Background:
Despite the impact of new-onset diplopia on the quality of life, there are few studies concerning new-onset diplopia in seniors. This study aimed to describe the epidemiology, etiology, prognosis, and outcome of different treatments in the older adults compared with younger adult patients presenting with new-onset binocular diplopia.
Methods:
A retrospective chart review of patients ≥18 YO with new-onset binocular diplopia presenting between 2010 and 2021. Data collected included age at presentation, gender, duration of time since diplopia onset, imaging results, known trigger, etiology, treatment, and follow-up.
Results:
Two hundred ten patients were included. Of them, 75 patients were ≤65 YO (35.7%, the “younger adult group”) and 135 > 65 YO (64.3%, the “older adults group”).
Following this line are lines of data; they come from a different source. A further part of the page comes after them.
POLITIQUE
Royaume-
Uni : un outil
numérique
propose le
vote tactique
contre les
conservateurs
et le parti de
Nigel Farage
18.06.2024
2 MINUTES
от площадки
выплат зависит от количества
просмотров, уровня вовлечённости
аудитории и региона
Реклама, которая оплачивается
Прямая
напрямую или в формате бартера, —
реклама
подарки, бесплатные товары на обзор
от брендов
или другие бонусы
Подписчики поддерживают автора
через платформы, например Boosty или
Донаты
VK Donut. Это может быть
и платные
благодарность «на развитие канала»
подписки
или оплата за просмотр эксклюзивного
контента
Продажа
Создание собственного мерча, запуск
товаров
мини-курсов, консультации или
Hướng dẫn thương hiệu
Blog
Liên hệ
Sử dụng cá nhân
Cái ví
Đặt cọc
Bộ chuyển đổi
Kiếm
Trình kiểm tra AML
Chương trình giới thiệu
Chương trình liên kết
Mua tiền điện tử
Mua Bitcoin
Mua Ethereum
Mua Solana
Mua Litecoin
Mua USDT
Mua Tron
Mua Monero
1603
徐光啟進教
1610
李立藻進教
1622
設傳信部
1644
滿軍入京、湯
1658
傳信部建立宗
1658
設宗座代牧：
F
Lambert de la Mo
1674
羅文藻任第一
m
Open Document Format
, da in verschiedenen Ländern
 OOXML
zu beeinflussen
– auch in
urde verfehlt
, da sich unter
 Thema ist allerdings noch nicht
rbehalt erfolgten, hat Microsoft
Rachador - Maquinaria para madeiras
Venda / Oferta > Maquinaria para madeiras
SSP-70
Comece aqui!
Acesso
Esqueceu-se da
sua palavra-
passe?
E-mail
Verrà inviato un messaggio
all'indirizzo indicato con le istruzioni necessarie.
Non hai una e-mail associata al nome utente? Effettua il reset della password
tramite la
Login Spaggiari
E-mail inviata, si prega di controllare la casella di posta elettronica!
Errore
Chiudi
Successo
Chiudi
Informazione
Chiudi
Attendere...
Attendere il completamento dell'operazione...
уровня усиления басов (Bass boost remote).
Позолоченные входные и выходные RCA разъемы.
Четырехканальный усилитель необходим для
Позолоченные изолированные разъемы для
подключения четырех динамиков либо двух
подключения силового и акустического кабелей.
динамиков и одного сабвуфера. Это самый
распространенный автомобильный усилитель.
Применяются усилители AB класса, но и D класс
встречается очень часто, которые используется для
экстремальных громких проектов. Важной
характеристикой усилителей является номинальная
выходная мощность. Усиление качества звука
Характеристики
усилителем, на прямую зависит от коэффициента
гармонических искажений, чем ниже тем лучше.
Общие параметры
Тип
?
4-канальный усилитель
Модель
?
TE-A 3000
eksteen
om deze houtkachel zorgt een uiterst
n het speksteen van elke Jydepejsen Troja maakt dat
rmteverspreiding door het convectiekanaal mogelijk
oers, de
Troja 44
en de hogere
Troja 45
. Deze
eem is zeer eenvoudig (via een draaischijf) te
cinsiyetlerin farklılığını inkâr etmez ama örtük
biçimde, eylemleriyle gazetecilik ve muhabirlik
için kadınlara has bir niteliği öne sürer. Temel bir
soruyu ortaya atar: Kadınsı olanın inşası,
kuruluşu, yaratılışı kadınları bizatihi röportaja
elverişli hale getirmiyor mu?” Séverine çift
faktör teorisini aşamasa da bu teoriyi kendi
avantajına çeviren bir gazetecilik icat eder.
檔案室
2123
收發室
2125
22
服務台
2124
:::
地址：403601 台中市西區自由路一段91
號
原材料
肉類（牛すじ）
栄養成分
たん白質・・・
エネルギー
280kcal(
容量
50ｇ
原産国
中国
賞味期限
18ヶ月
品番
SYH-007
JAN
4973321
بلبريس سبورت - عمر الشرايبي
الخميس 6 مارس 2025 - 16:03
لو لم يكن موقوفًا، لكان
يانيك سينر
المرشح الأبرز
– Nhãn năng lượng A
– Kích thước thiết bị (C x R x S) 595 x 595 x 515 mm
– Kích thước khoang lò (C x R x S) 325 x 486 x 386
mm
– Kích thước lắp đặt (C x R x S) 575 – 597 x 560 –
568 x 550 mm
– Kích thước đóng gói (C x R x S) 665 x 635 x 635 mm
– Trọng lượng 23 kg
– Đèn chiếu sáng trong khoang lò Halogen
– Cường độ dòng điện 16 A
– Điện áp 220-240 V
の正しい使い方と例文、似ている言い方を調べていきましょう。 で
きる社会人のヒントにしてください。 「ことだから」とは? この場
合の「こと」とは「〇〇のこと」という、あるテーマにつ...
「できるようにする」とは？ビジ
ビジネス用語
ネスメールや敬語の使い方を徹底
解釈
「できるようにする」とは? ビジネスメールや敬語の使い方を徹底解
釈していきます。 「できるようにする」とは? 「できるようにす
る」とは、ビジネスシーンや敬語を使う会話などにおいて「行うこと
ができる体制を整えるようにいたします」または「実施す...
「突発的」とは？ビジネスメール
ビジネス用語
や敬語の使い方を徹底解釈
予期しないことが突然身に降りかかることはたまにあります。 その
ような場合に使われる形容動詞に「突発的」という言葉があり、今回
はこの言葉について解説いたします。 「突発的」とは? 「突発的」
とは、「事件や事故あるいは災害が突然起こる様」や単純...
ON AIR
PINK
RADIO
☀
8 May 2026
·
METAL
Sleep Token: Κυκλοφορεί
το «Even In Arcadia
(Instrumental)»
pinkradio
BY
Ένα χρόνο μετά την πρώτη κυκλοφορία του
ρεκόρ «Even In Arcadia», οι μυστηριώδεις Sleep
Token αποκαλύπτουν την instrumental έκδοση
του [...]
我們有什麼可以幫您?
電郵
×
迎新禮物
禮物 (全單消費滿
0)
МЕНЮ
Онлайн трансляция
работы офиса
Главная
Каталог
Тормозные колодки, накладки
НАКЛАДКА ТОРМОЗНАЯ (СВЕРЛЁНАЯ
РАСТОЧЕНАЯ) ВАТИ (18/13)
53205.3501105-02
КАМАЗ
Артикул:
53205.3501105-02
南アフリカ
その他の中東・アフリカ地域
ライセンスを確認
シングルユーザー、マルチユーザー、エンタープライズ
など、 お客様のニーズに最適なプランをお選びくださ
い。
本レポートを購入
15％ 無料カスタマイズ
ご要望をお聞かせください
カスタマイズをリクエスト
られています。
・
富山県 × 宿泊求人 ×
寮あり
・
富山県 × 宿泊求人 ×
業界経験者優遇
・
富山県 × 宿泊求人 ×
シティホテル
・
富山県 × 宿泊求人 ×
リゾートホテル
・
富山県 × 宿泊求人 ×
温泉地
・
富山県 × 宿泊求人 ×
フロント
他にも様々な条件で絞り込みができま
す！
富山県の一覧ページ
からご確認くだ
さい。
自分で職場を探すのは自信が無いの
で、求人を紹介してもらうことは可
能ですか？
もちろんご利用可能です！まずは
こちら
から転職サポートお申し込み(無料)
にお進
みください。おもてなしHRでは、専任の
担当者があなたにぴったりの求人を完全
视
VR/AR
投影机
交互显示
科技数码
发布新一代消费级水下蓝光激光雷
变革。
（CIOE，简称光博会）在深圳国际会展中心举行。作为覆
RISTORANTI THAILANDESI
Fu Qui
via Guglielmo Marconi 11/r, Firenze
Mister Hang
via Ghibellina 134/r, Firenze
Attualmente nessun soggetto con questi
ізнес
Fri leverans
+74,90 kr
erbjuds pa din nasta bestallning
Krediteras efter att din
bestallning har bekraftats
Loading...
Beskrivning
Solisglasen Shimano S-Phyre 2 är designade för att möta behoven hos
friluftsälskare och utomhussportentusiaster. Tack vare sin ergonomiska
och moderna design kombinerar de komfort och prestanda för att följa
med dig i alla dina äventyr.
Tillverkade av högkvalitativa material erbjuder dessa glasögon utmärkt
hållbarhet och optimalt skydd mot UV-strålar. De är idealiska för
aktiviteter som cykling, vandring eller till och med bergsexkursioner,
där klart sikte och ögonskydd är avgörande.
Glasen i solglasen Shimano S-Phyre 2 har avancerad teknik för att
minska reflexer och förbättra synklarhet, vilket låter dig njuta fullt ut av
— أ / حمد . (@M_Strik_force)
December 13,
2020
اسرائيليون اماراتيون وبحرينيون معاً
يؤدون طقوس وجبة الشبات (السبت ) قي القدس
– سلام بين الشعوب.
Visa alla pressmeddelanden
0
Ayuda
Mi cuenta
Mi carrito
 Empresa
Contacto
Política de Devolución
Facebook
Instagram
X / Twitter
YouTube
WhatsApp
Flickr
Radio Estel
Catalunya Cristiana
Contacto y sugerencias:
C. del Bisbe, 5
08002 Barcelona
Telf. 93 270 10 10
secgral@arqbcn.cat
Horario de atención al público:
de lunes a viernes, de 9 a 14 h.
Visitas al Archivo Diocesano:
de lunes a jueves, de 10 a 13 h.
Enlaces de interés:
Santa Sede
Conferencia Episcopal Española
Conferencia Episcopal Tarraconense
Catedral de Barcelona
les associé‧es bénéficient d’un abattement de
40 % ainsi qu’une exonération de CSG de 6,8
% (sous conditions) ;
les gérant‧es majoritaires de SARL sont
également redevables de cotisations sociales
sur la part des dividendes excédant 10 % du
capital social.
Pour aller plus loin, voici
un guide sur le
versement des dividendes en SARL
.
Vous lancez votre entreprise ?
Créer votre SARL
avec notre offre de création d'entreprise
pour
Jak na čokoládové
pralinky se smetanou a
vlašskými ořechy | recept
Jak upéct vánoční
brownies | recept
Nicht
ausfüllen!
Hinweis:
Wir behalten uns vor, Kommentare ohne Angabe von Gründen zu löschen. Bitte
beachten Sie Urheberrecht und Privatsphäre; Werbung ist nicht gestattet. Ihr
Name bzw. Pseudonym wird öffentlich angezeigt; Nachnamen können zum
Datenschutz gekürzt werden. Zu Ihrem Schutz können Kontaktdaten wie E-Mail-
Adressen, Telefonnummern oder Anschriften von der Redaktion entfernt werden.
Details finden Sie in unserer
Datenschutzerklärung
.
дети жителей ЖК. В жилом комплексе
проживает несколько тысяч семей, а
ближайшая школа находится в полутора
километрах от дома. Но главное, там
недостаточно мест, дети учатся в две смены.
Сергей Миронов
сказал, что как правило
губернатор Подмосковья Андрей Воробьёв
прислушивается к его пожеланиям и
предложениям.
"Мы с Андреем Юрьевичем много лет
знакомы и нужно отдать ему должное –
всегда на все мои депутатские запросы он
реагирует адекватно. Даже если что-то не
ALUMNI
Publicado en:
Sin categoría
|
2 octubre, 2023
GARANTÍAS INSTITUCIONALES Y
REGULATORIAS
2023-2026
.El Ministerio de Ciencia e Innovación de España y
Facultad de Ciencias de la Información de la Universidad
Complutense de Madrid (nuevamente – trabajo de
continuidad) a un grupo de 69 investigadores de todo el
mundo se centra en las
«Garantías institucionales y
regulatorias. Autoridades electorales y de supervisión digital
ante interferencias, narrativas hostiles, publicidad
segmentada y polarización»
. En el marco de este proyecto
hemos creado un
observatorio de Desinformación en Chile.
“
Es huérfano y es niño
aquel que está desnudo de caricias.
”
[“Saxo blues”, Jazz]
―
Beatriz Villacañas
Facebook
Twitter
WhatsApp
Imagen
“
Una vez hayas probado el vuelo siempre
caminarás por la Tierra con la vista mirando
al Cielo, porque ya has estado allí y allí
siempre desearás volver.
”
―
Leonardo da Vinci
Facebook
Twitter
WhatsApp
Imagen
The common etiology in both groups was neurogenic (54.7% ≤ 65 vs 62.2% >65, P = 0.29). Cranial nerve palsies were more commonly microvascular in the older adults (96.0% vs 74.1%, P = 0.005), whereas tumor-related cranial nerve palsies were more frequent in younger adults (14.81% vs 2.04%, P = 0.03). A restrictive etiology was observed in 20% of younger adult compared with 11.1% of older adults group (P = 0.08). Sagging eye syndrome (SES) was the second most common etiology in the older adults group at 11.9%, compared with 1.3% in the younger adult group (P = 0.01). Decompensated phoria/tropia appeared in 16% of younger adult group compared with 11.9% of older adults (P = 0.4), with an obvious trigger (mostly cataract surgery) in the latter (80% older adults vs 20% younger adults, P = 0.019). Positive imaging findings were found in 46.7% of patients ≤65 compared with 25.3% of >65 (P = 0.01) and complete spontaneous resolution of diplopia was noted in 32.1% of the older adults compared with 11.8% of younger adults (P = 0.003).
Conclusions:
Neurogenic diplopia was the most common etiology for both groups, but is more prominent in the older adults. Noticeable findings in the older adults were SES diagnosis, identification of triggers for impaired fusion/diplopia, and a paucity of positive findings in imaging results. It is important to know these differences not only for managing seniors better, but also to minimize symptoms of binocular diplopia after lens-related procedures.